Content starts

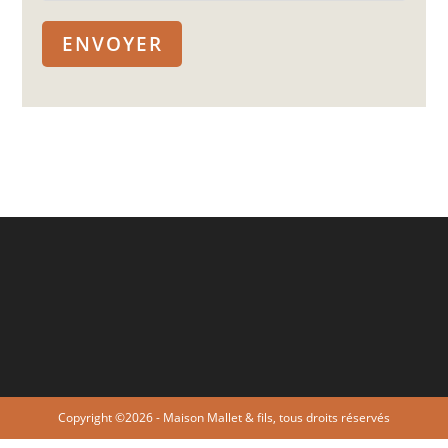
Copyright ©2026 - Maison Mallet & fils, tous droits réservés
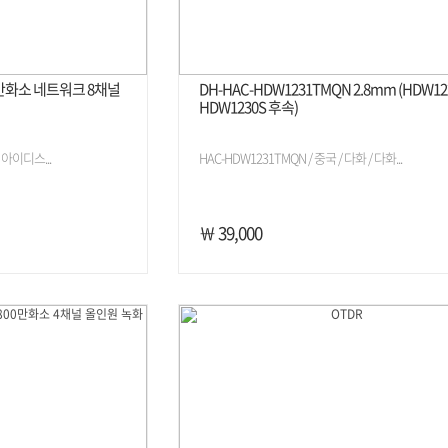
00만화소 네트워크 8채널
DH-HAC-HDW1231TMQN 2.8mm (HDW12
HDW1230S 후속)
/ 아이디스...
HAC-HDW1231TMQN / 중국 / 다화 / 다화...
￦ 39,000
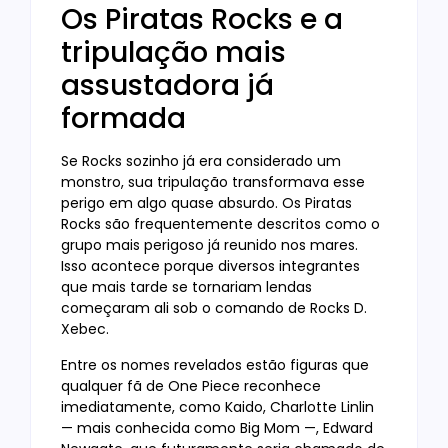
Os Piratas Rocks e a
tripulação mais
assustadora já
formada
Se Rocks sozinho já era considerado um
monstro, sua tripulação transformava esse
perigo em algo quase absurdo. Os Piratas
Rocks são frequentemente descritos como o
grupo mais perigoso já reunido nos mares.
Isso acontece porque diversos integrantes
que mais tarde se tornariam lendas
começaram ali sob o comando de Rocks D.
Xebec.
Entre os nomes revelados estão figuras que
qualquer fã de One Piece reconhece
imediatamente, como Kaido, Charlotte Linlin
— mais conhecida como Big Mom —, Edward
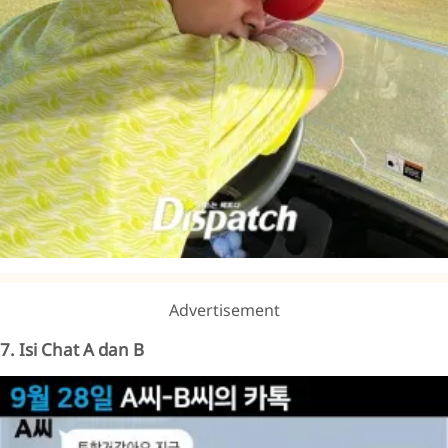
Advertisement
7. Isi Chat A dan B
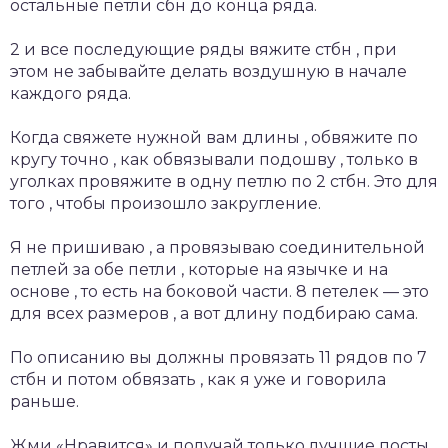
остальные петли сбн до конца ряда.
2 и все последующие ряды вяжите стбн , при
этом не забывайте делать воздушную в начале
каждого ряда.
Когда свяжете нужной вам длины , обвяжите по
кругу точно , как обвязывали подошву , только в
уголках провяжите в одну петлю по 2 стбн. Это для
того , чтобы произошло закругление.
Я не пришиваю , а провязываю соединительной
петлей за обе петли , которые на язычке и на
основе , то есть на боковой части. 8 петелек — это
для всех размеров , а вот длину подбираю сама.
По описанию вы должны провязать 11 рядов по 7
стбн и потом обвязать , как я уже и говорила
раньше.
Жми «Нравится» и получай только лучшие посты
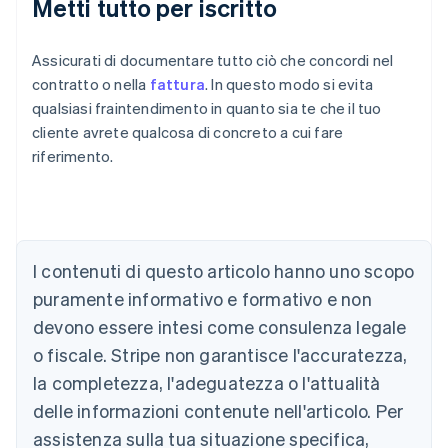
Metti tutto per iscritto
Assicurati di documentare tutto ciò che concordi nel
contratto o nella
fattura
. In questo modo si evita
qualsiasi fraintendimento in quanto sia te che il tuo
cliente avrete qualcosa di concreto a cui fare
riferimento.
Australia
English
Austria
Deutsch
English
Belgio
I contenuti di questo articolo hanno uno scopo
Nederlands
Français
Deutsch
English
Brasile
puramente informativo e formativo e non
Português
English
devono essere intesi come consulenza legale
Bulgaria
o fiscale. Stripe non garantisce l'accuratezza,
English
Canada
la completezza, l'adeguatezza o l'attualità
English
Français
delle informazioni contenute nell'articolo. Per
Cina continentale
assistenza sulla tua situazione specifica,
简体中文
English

Content ends
Content starts

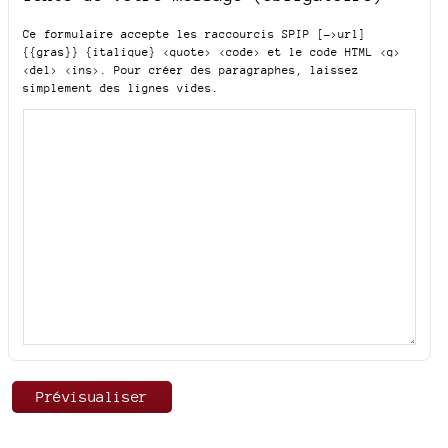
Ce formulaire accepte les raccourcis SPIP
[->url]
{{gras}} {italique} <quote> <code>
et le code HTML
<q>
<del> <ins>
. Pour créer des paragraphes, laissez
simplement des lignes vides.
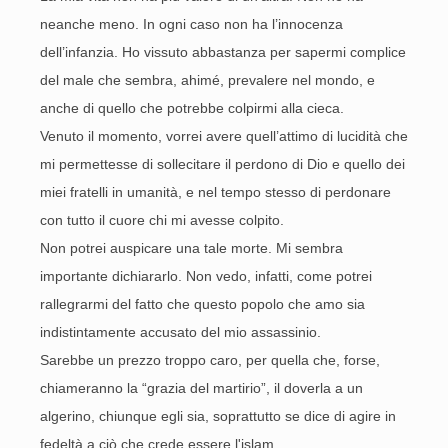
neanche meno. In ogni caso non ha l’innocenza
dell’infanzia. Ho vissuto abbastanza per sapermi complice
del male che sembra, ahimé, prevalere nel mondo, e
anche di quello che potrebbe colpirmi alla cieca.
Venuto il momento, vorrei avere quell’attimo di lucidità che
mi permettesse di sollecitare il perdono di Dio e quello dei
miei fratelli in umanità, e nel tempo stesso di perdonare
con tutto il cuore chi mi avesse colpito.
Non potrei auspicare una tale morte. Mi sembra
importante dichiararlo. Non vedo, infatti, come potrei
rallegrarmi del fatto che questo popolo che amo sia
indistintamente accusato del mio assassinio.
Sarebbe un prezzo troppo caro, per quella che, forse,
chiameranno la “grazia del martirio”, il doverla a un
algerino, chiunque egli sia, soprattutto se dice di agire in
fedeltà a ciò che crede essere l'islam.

Content ends

--- What is being asked ---
Within the listing above, the stretch from the line with "grupo mais perigoso já reunido nos mares." down to the line with "По описанию вы должны провязать 11 рядов по 7" is to be given again exactly, end lines included and pictures excluded.

--- Output ---
grupo mais perigoso já reunido nos mares.
Isso acontece porque diversos integrantes
que mais tarde se tornariam lendas
começaram ali sob o comando de Rocks D.
Xebec.
Entre os nomes revelados estão figuras que
qualquer fã de One Piece reconhece
imediatamente, como Kaido, Charlotte Linlin
— mais conhecida como Big Mom —, Edward
Advertisement
7. Isi Chat A dan B
остальные петли сбн до конца ряда.
2 и все последующие ряды вяжите стбн , при
этом не забывайте делать воздушную в начале
каждого ряда.
Когда свяжете нужной вам длины , обвяжите по
кругу точно , как обвязывали подошву , только в
уголках провяжите в одну петлю по 2 стбн. Это для
того , чтобы произошло закругление.
Я не пришиваю , а провязываю соединительной
петлей за обе петли , которые на язычке и на
основе , то есть на боковой части. 8 петелек — это
для всех размеров , а вот длину подбираю сама.
По описанию вы должны провязать 11 рядов по 7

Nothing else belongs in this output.